Mais au-delà du cas individuel, c’est toute l’industrie fossile qui observera avec attention l’évolution de cette affaire belge.
Un symbole de la lutte pour la justice climatique
Ce qui se joue à Tournai dépasse largement les intérêts d’un agriculteur ou d’une multinationale. Il s’agit d’une étape supplémentaire dans la reconnaissance judiciaire du lien entre activités industrielles massives et préjudices climatiques généralisés.
Les prochains mois diront si la justice belge est prête à franchir ce pas décisif. En attendant, le débat public sur la responsabilité des grands pollueurs historiques ne fait que s’intensifier.
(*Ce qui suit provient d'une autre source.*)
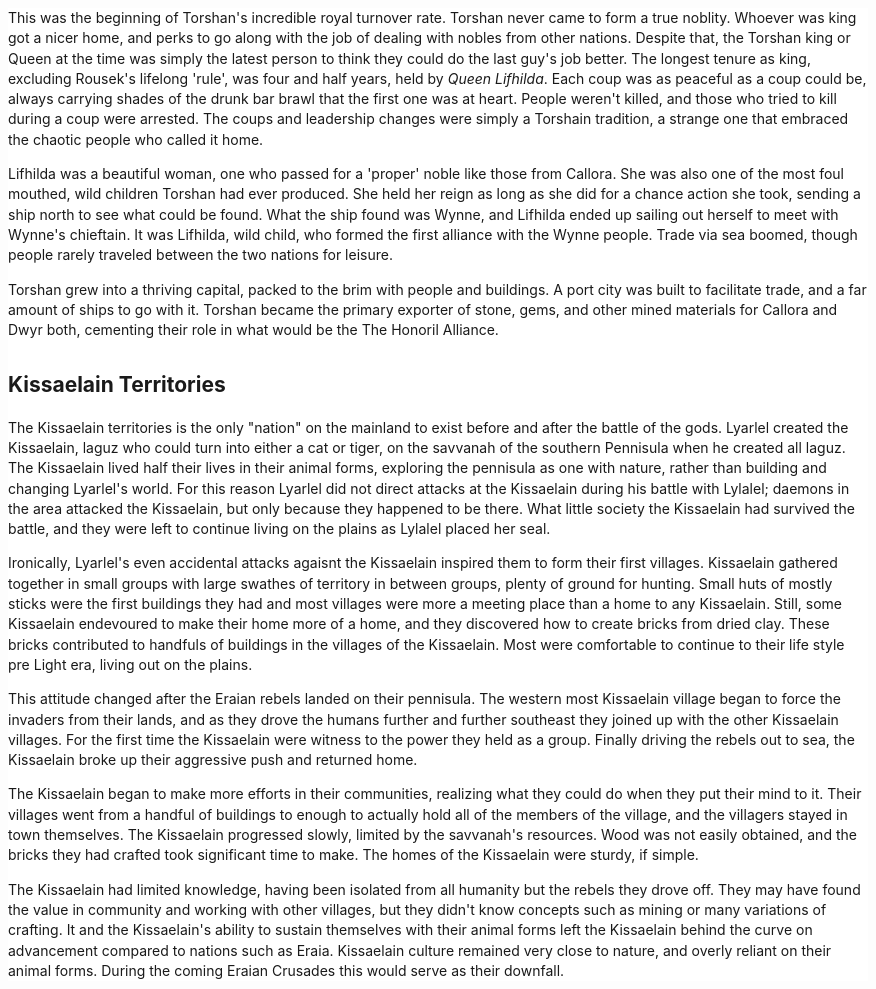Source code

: This was the beginning of Torshan's incredible royal turnover rate. Torshan never came to form a true noblity. Whoever was king got a nicer home, and perks to go along with the job of dealing with nobles from other nations. Despite that, the Torshan king or Queen at the time was simply the latest person to think they could do the last guy's job better. The longest tenure as king, excluding Rousek's lifelong 'rule', was four and half years, held by *Queen Lifhilda*. Each coup was as peaceful as a coup could be, always carrying shades of the drunk bar brawl that the first one was at heart. People weren't killed, and those who tried to kill during a coup were arrested. The coups and leadership changes were simply a Torshain tradition, a strange one that embraced the chaotic people who called it home.

Lifhilda was a beautiful woman, one who passed for a 'proper' noble like those from Callora. She was also one of the most foul mouthed, wild children Torshan had ever produced. She held her reign as long as she did for a chance action she took, sending a ship north to see what could be found. What the ship found was Wynne, and Lifhilda ended up sailing out herself to meet with Wynne's chieftain. It was Lifhilda, wild child, who formed the first alliance with the Wynne people. Trade via sea boomed, though people rarely traveled between the two nations for leisure. 

Torshan grew into a thriving capital, packed to the brim with people and buildings. A port city was built to facilitate trade, and a far amount of ships to go with it. Torshan became the primary exporter of stone, gems, and other mined materials for Callora and Dwyr both, cementing their role in what would be the The Honoril Alliance. 

## Kissaelain Territories

The Kissaelain territories is the only "nation" on the mainland to exist before and after the battle of the gods. Lyarlel created the Kissaelain, laguz who could turn into either a cat or tiger, on the savvanah of the southern Pennisula when he created all laguz. The Kissaelain lived half their lives in their animal forms, exploring the pennisula as one with nature, rather than building and changing Lyarlel's world. For this reason Lyarlel did not direct attacks at the Kissaelain during his battle with Lylalel; daemons in the area attacked the Kissaelain, but only because they happened to be there. What little society the Kissaelain had survived the battle, and they were left to continue living on the plains as Lylalel placed her seal.

Ironically, Lyarlel's even accidental attacks agaisnt the Kissaelain inspired them to form their first villages. Kissaelain gathered together in small groups with large swathes of territory in between groups, plenty of ground for hunting. Small huts of mostly sticks were the first buildings they had and most villages were more a meeting place than a home to any Kissaelain. Still, some Kissaelain endevoured to make their home more of a home, and they discovered how to create bricks from dried clay. These bricks contributed to handfuls of buildings in the villages of the Kissaelain. Most were comfortable to continue to their life style pre Light era, living out on the plains.  

This attitude changed after the Eraian rebels landed on their pennisula. The western most Kissaelain village began to force the invaders from their lands, and as they drove the humans further and further southeast they joined up with the other Kissaelain villages. For the first time the Kissaelain were witness to the power they held as a group. Finally driving the rebels out to sea, the Kissaelain broke up their aggressive push and returned home.

The Kissaelain began to make more efforts in their communities, realizing what they could do when they put their mind to it. Their villages went from a handful of buildings to enough to actually hold all of the members of the village, and the villagers stayed in town themselves. The Kissaelain progressed slowly, limited by the savvanah's resources. Wood was not easily obtained, and the bricks they had crafted took significant time to make. The homes of the Kissaelain were sturdy, if simple. 

The Kissaelain had limited knowledge, having been isolated from all humanity but the rebels they drove off. They may have found the value in community and working with other villages, but they didn't know concepts such as mining or many variations of crafting. It and the Kissaelain's ability to sustain themselves with their animal forms left the Kissaelain behind the curve on advancement compared to nations such as Eraia. Kissaelain culture remained very close to nature, and overly reliant on their animal forms. During the coming Eraian Crusades this would serve as their downfall.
Les citoyens ordinaires, les agriculteurs en première ligne, les jeunes générations rongées par l’angoisse climatique : tous attendent une réponse claire. La balle est désormais dans le camp des juges.
Ce procès pourrait marquer un tournant dans la manière dont les sociétés démocratiques appréhendent la crise climatique. Non plus seulement comme un problème scientifique ou technique, mais comme une question de droits fondamentaux et de justice intergénérationnelle.
Quelle que soit l’issue, l’affaire aura permis de mettre en lumière des arguments souvent restés dans l’ombre : l’impact psychologique du dérèglement, le déséquilibre de pouvoir entre multinationales et individus, la nécessité d’une responsabilité accrue pour ceux qui ont le plus contribué au problème.
Le verdict de fin avril est donc très attendu, non seulement en Belgique, mais partout où l’on s’interroge sur le rôle des entreprises dans la lutte contre le réchauffement global.
En ces temps d’urgence climatique, chaque décision judiciaire compte. Celle-ci pourrait bien ouvrir une nouvelle page dans l’histoire du contentieux climatique mondial.